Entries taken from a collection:
# # # # #

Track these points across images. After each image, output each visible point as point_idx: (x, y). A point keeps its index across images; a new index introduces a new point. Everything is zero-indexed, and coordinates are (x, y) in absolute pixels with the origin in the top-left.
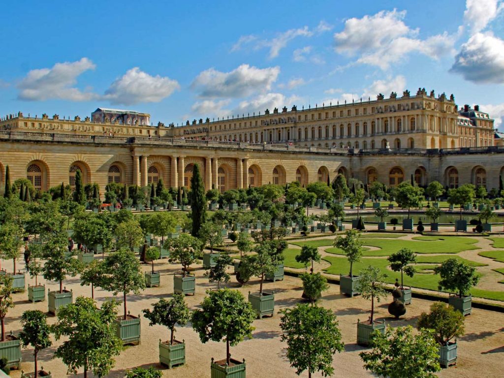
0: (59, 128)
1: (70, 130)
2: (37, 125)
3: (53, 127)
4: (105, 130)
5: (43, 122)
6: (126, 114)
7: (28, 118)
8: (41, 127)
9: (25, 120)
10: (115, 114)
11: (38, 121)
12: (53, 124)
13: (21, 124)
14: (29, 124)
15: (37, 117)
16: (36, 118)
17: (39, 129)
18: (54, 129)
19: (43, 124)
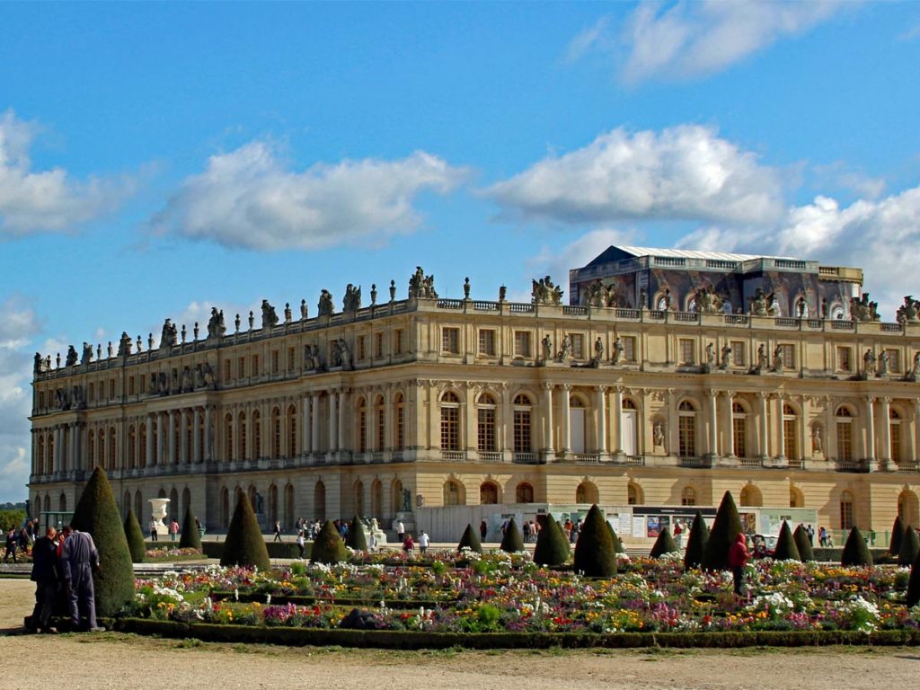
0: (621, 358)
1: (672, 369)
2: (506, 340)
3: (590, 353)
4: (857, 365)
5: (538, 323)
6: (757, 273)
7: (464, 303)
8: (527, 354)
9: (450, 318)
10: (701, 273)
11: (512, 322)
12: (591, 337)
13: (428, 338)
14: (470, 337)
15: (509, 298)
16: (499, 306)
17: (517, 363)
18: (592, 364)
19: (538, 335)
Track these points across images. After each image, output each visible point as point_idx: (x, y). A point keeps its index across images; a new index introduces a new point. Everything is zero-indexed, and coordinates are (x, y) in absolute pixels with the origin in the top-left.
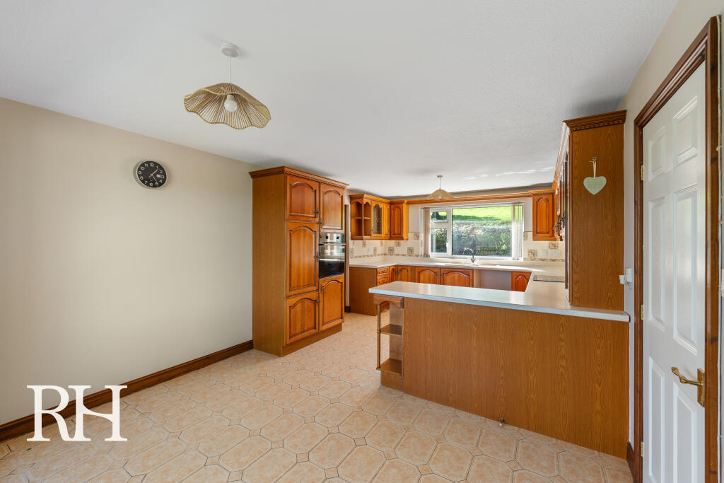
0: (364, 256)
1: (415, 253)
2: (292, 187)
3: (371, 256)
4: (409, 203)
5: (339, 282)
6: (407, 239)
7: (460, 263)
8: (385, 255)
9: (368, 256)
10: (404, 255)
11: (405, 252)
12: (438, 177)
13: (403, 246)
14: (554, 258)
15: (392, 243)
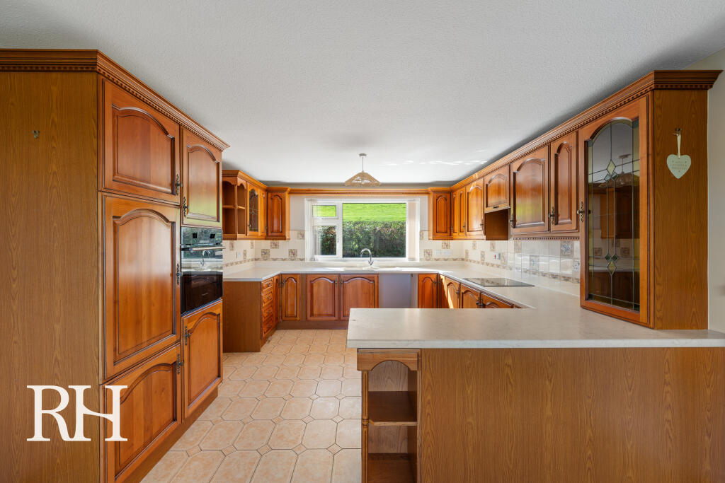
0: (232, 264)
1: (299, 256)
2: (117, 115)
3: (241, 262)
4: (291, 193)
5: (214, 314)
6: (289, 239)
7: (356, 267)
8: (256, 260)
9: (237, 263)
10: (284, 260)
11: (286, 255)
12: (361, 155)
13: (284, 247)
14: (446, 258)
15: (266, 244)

# # # # #

> [AIM OF THE TASK]
From the line containing "13: (21, 124)" down to the final line of the records above, restate every line word for word, add nothing, and skip the pictures.

> [RESULT]
13: (21, 124)
14: (29, 124)
15: (37, 117)
16: (36, 118)
17: (39, 129)
18: (54, 129)
19: (43, 124)
0: (621, 358)
1: (672, 369)
2: (506, 340)
3: (590, 353)
4: (857, 365)
5: (538, 323)
6: (757, 273)
7: (464, 303)
8: (527, 354)
9: (450, 318)
10: (701, 273)
11: (512, 322)
12: (591, 337)
13: (428, 338)
14: (470, 337)
15: (509, 298)
16: (499, 306)
17: (517, 363)
18: (592, 364)
19: (538, 335)
Track these points across images. After each image, output each visible point as point_idx: (x, y). A point keeps its index across images; a new index introduces a new point. Everything is zero-indexed, and coordinates are (x, y) in absolute pixels with the origin in the top-left.
0: (364, 256)
1: (415, 253)
2: (292, 187)
3: (371, 256)
4: (409, 203)
5: (339, 282)
6: (407, 239)
7: (460, 263)
8: (385, 255)
9: (368, 256)
10: (404, 255)
11: (405, 252)
12: (438, 177)
13: (403, 246)
14: (554, 258)
15: (392, 243)
0: (232, 264)
1: (299, 256)
2: (117, 115)
3: (241, 262)
4: (291, 193)
5: (214, 314)
6: (289, 239)
7: (356, 267)
8: (256, 260)
9: (237, 263)
10: (284, 260)
11: (286, 255)
12: (361, 155)
13: (284, 247)
14: (446, 258)
15: (266, 244)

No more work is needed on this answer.